Survival analysis is a statistical method used to model time-to-event data. It is useful when we do not have complete run-to- failure histories, but instead have:

Only data about the life span of similar components. For example, we might know how many miles each engine in the ensemble ran before needing maintenance, or how many hours of operation each component in the ensemble ran before failure. In this case, we use the historical information on failure times of a fleet of similar components, this model estimates the probability distribution of the failure times. The distribution is used to estimate the RUL of the test component.

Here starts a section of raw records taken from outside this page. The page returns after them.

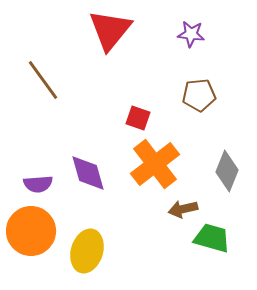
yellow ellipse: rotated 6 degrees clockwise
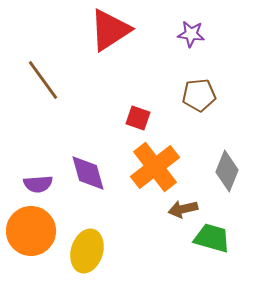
red triangle: rotated 18 degrees clockwise
orange cross: moved 3 px down
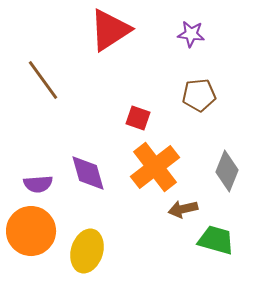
green trapezoid: moved 4 px right, 2 px down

Both life spans and some other variable data (covariates) that correlate swith the RUL. Covariates, also called environmental variables or explanatory variables, comprise information such as the component provider, regimes in which the component was used, or manufacturing batch.

Data Compilation

Data Preparation

Data preparation is arguably the most time-consuming step with 80% of the entire DS process is in data cleaning and preparation. Data preparation encompasses all activities to construct and clean the data set. Accelerate data preparation by automating common steps.

Modelling

Model Evaluation

Deployment and feedback

4. Final Thoughts

Getting the foundations in place; an integrated single source of accurate asset data, is key to delivering improved decision making. With the data in place we deliver insight that supports key investment decisions through analytics. It is then important to clearly articulate the business outcome and benefits that are driven from making better decisions. In order to deliver all the capabilities of a Data Analytics solution, a complete platform needs to be implemented, as shown below:

a complete platform of data analysis

The output of modeling may be strikingly rich, but it’s valuable only if managers and, in many cases, frontline employees understand and use it.

And finally increase the probability of success by involving key stakeholders from the beginning”.